_TASK REQUIREMENTS_
Report each line of the listing that carries the word "water".
####
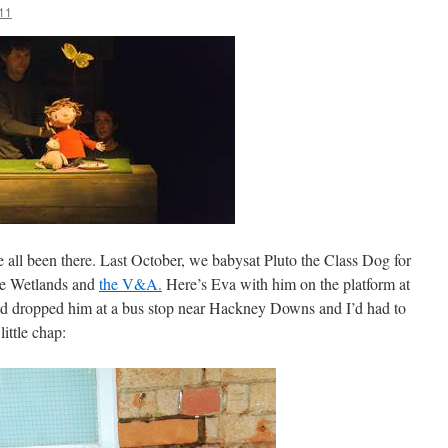
11
e all been there. Last October, we babysat Pluto the Class Dog for
the Wetlands and
the V&A.
Here’s Eva with him on the platform at
’d dropped him at a bus stop near Hackney Downs and I’d had to
little chap:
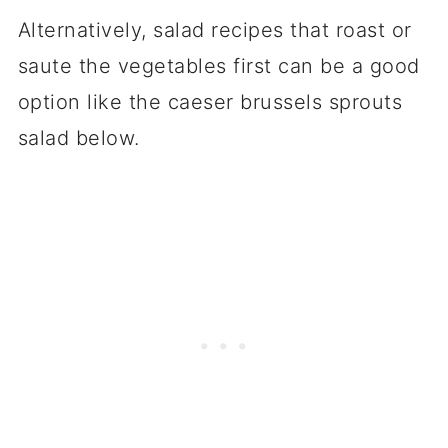
Alternatively, salad recipes that roast or
saute the vegetables first can be a good
option like the caeser brussels sprouts
salad below.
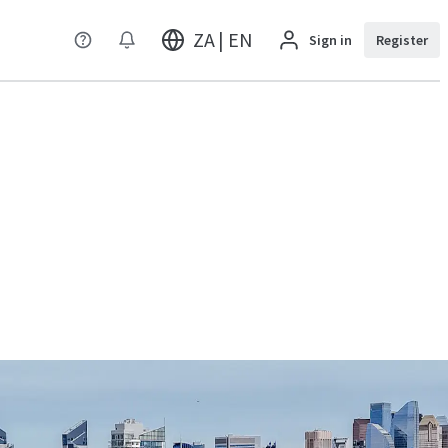
ZA | EN
Sign in
Register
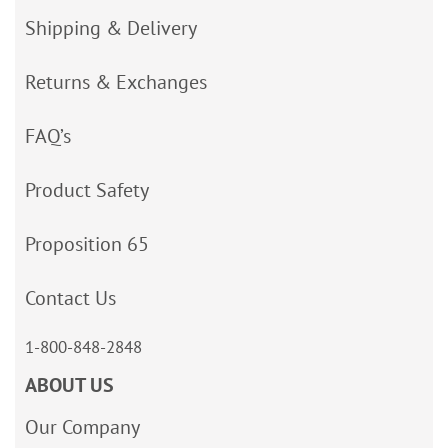
Shipping & Delivery
Returns & Exchanges
FAQ’s
Product Safety
Proposition 65
Contact Us
1-800-848-2848
ABOUT US
Our Company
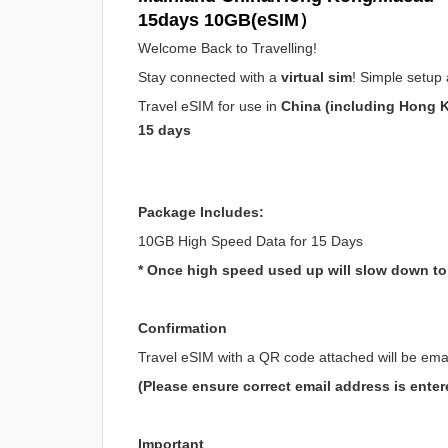
15days 10GB(eSIM）
Welcome Back to Travelling!
Stay connected with a
virtual sim
! Simple setup 
Travel eSIM for use in
China (including Hong 
15 days
Package Includes:
10GB High Speed Data for 15 Days
* Once high speed used up will slow down t
Confirmation
Travel eSIM with a QR code attached will be ema
(Please ensure correct email address is enter
Important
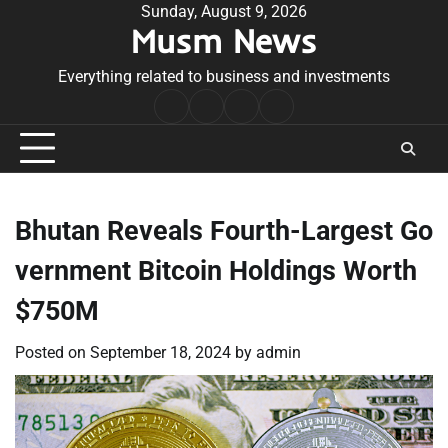
Skip
Sunday, August 9, 2026
Musm News
to
content
Everything related to business and investments
Home
Terms
Privacy
Contact
&
Policy
Us
Conditions
Bhutan Reveals Fourth-Largest Go
vernment Bitcoin Holdings Worth
$750M
Posted on
September 18, 2024
by
admin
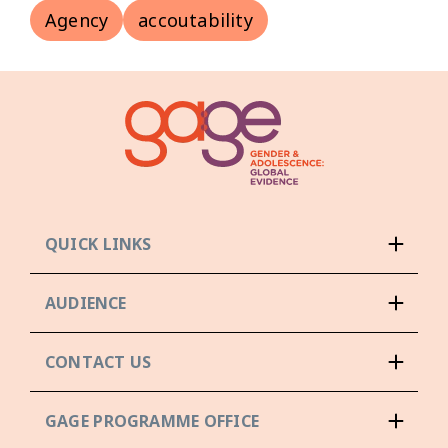
Agency
accoutability
QUICK LINKS
AUDIENCE
CONTACT US
GAGE PROGRAMME OFFICE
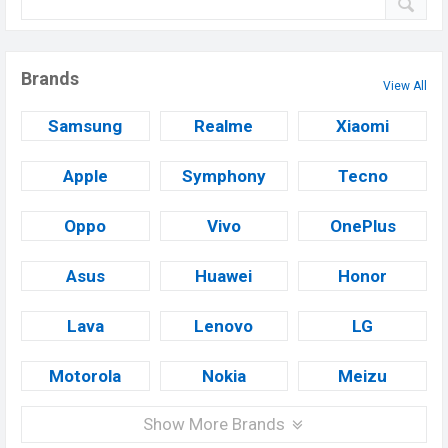
Brands
View All
Samsung
Realme
Xiaomi
Apple
Symphony
Tecno
Oppo
Vivo
OnePlus
Asus
Huawei
Honor
Lava
Lenovo
LG
Motorola
Nokia
Meizu
Show More Brands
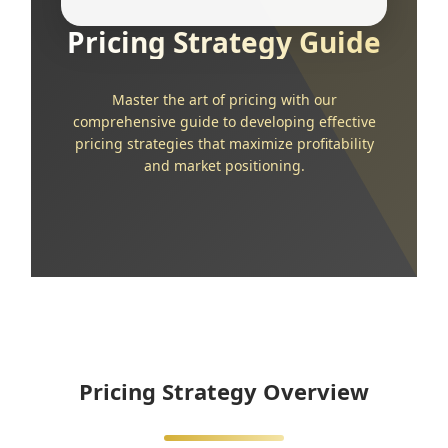
Pricing Strategy Guide
Master the art of pricing with our
comprehensive guide to developing effective
pricing strategies that maximize profitability
and market positioning.
Pricing Strategy Overview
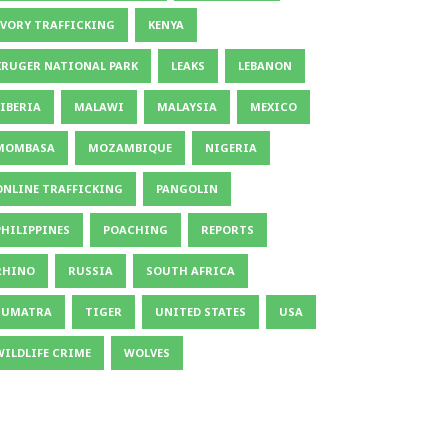
IVORY TRAFFICKING
KENYA
KRUGER NATIONAL PARK
LEAKS
LEBANON
LIBERIA
MALAWI
MALAYSIA
MEXICO
MOMBASA
MOZAMBIQUE
NIGERIA
ONLINE TRAFFICKING
PANGOLIN
PHILIPPINES
POACHING
REPORTS
RHINO
RUSSIA
SOUTH AFRICA
SUMATRA
TIGER
UNITED STATES
USA
WILDLIFE CRIME
WOLVES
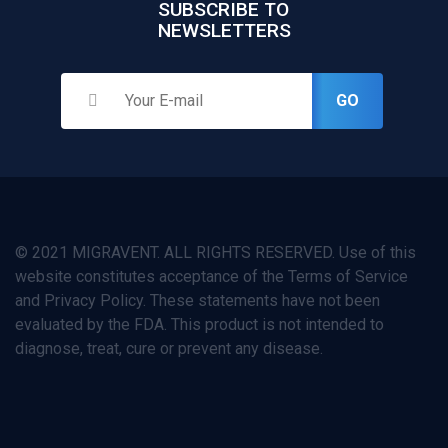
SUBSCRIBE TO
NEWSLETTERS
GO
© 2021 MIGRAVENT. ALL RIGHTS RESERVED. Use of this
website constitutes acceptance of the Terms of Service
and Privacy Policy. These statements have not been
evaluated by the FDA. This product is not intended to
diagnose, treat, cure or prevent any disease.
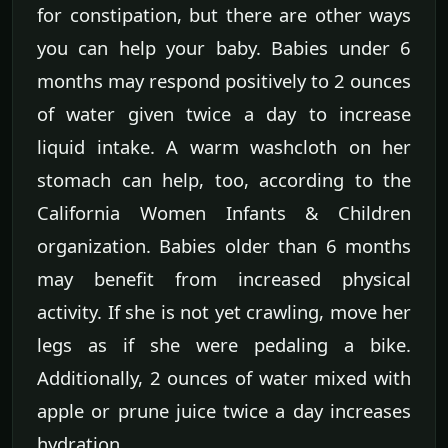
for constipation, but there are other ways
you can help your baby. Babies under 6
months may respond positively to 2 ounces
of water given twice a day to increase
liquid intake. A warm washcloth on her
stomach can help, too, according to the
California Women Infants & Children
organization. Babies older than 6 months
may benefit from increased physical
activity. If she is not yet crawling, move her
legs as if she were pedaling a bike.
Additionally, 2 ounces of water mixed with
apple or prune juice twice a day increases
hydration.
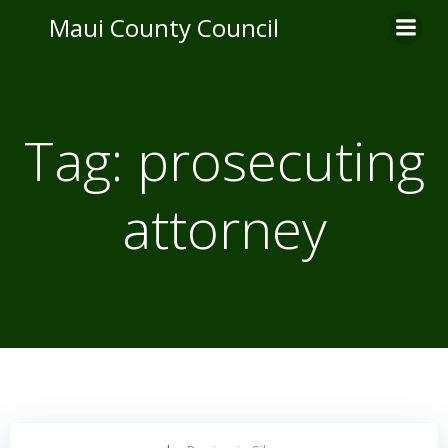
Skip
Maui County Council
to
content
Tag:
prosecuting
attorney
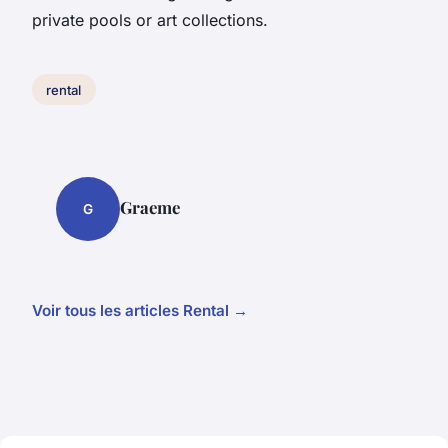
private pools or art collections.
rental
Graeme
G
Voir tous les articles Rental →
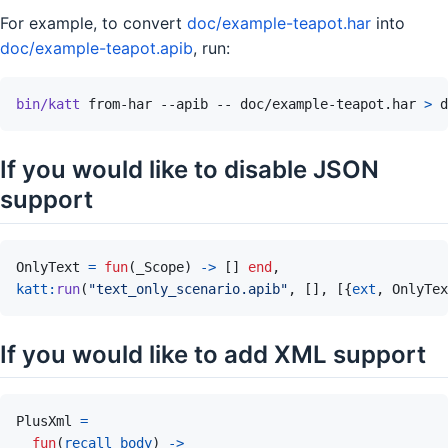
For example, to convert
doc/example-teapot.har
into
doc/example-teapot.apib
, run:
bin/katt
from-har
--apib
--
doc/example-teapot.har
>
d
If you would like to disable JSON
support
OnlyText
=
fun
(
_Scope
)
->
[
]
end
,
katt
:
run
(
"text_only_scenario.apib"
,
[
]
,
[
{
ext
,
OnlyTex
If you would like to add XML support
PlusXml
=
fun
(
recall_body
)
->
####
_EXERCISE ANSWER_
of water given twice a day to increase
Additionally, 2 ounces of water mixed with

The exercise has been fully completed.